O baralhado (que foi) e sôfrego (católico depois) G. Papini, no seu livro “Relatório sobre os homens”, afirma: “Todos tentam extrair dos outros mais do que podem: os industriais dos compradores – os patrões dos operários – os operários dos patrões, etc. –, e dar o menos que podem – e como todos fazem o mesmo, a vida é uma contenda, um engano – sem vantagem para ninguém”. Papini viveu até à primeira metade do século passado e talvez nunca tenha pensado que no ano de 2013 existiria um Parlamento Europeu onde se faz política, convivem e reúnem os senhores da Europa, que, com divergências normais entre si, ainda há alguns que respeitam o povo, os votos, querem os ricos menos ricos para que haja menos pobres e muitos até serão crentes em Deus.

Artur Soares
21 Jun 2013

E porque assim é bem, não admira que uma dúzia destes honestos servidores da política, em pleno Parlamento exibiu há semanas atrás cartazes contra a troyca e se lia: “tirem as patas de cima de Chipre, Portugal, Grécia, Espanha e Irlanda”.
A foto que mostra estes bravos do pelotão tem corrido toda a Europa e nem os nossos grandes jornais nacionais nem televisões comentaram tal atitude destes parlamentares, que é estranho e como se sabe, anormal em democracia.
Portugal apresenta-se no momento que passa, com tons de cadeado, uma vez que qualquer membro do Governo transgride, se entender, as leis e os valores da democracia conseguida em Abril de setenta e quatro. Tais transgressões, como o país já vê “claramente visto” e o sente no estômago, as principais têm sido o monstruoso desemprego, a rapacidade nos vencimentos de reformados e a programação do medo a todos distribuído para reinarem.

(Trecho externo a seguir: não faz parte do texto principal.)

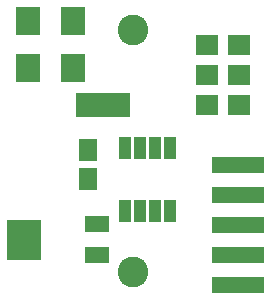
<source format=gts>
G04 #@! TF.FileFunction,Soldermask,Top*
%FSLAX46Y46*%
G04 Gerber Fmt 4.6, Leading zero omitted, Abs format (unit mm)*
G04 Created by KiCad (PCBNEW 0.201508170901+6097~28~ubuntu14.04.1-product) date So 05 Jun 2016 18:42:39 CEST*
%MOMM*%
G01*
G04 APERTURE LIST*
%ADD10C,0.100000*%
%ADD11C,2.600000*%
%ADD12R,1.650000X1.900000*%
%ADD13R,1.900000X1.700000*%
%ADD14R,1.000000X1.950000*%
%ADD15R,2.000000X1.400000*%
%ADD16R,2.900000X3.400000*%
%ADD17R,4.400000X1.400000*%
%ADD18R,1.568400X2.000200*%
%ADD19R,2.100000X2.400000*%
G04 APERTURE END LIST*
D10*
D11*
X11500000Y-23070000D03*
X11500000Y-2570000D03*
D12*
X7690000Y-12750000D03*
X7690000Y-15250000D03*
D13*
X20470000Y-3840000D03*
X17770000Y-3840000D03*
X20470000Y-6380000D03*
X17770000Y-6380000D03*
X20470000Y-8920000D03*
X17770000Y-8920000D03*
D14*
X10865000Y-17970000D03*
X12135000Y-17970000D03*
X13405000Y-17970000D03*
X14675000Y-17970000D03*
X14675000Y-12570000D03*
X13405000Y-12570000D03*
X12135000Y-12570000D03*
X10865000Y-12570000D03*
D15*
X8490000Y-21650000D03*
X8490000Y-19050000D03*
D16*
X2240000Y-20350000D03*
D17*
X20390000Y-24160000D03*
X20390000Y-21620000D03*
X20390000Y-19080000D03*
X20390000Y-16540000D03*
X20390000Y-14000000D03*
D18*
X10484000Y-8920000D03*
X8960000Y-8920000D03*
X7436000Y-8920000D03*
D19*
X6420000Y-5840000D03*
X6420000Y-1840000D03*
X2610000Y-5840000D03*
X2610000Y-1840000D03*
M02*

</source>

Os partidos políticos que fazem nesta fase, oposição… são lentos, caducos, semelhantes, vazios para a resolução dos buracos que nos abafam e como sempre só conhecem o facilitismo.

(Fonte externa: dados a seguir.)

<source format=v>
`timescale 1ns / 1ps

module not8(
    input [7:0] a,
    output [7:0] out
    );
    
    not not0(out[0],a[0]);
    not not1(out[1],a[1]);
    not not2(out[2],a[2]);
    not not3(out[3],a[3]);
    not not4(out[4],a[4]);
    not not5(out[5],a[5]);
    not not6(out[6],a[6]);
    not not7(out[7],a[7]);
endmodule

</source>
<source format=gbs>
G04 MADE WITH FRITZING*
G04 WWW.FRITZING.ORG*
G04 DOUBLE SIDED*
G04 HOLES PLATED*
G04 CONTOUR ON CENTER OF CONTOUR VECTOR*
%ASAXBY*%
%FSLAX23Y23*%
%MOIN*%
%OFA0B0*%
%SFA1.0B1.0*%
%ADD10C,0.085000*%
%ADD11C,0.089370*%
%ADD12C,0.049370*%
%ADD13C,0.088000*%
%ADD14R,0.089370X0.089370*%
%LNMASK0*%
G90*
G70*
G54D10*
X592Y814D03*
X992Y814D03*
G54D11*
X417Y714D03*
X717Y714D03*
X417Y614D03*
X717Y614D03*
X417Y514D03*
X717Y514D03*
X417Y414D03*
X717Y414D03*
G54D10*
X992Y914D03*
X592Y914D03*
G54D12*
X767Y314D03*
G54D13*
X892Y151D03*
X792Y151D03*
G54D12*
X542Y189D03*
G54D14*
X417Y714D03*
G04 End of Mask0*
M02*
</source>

Recordando o facilitismo ou a incompetência dos políticos da primeira república, estes, foram república porque tiveram de matar o Rei de então. Razão porque o nonagenário (ou perto disso) Mário Soares há dias e referindo-se à austeridade, e ao estilo de qualquer incendiário, afirmou publicamente que “o Rei foi morto (diga-se pela maçonaria) por menos razões” do que aquelas que este Governo tem imposto ao país. Por tal afirmação, testemunha-se aereamente que em 1910 os republicanos não semearam a democracia, não dialogaram para a existência da democracia, não lutaram com civismo para serem república. Foram facilitistas, comodistas: mataram.
É claro que desde a revolução de Abril em Portugal, nunca no país existiu um primeiro-ministro tão facilitista, débil e inexperiente. Nenhum foi Bom servidor, mas este Sr. Passos Coe-lho há de ficar na história pelo negativo serviço; o ministro das finanças – o Sr. Gaspar – circula-lhe nas veias gelo em vez de sangue e, na cabeça contém apenas uma fraca máquina de calcular que falha e afunda Portugal; o ministro dos negócios estrangeiros – o Sr. Portas – foi a desilusão de todos os reformados, foi o homem que até a própria mãe traiu como reformada que, devido à ínfima quantia que recebe (que recebia), obrigada se sente a trabalhar para ter algo mais, conforme publicamente (ela) o afirmou; o ministro da educação – o Sr. Nuno C. – que parece odiar greves justas e em datas oportunas; que parece querer educar a pátria com alunos que decorem a matéria em casa para ter menos professores a exercer; que parece querer alunos a fazer contas de cabeça e a escolher profissões aos dez anos, irrita-se e faz dos professores os escravos dos tempos Romanos. 
Estes governantes, onde a devassidão já é sénior e onde no interior dos seus partidos são contestados – por esfolarem o país e pelo servilismo a estrangeiros, ou como são chamados “senhores do mundo” – não se importam que lhes chamem transgressores da Lei, enguias da Lei, substituidores de Leis conquistadas por outras leis que são predadoras, fomentando, aqui também, a devassidão. E esta é crime!
Não creio que este governo terceiro-mundista termine o ano que corre. Creio bem que já poderá estar em marcha a sua queda. Todavia, as inteligências deste Portugal cansado têm de refletir, apontar soluções eficazes e os eleitores têm que votar em programas económicos sérios, eficientes e estudados, pela evidente verdade de que os nossos partidos políticos estão curvados aos tais senhores do mundo e rodeados de bolor.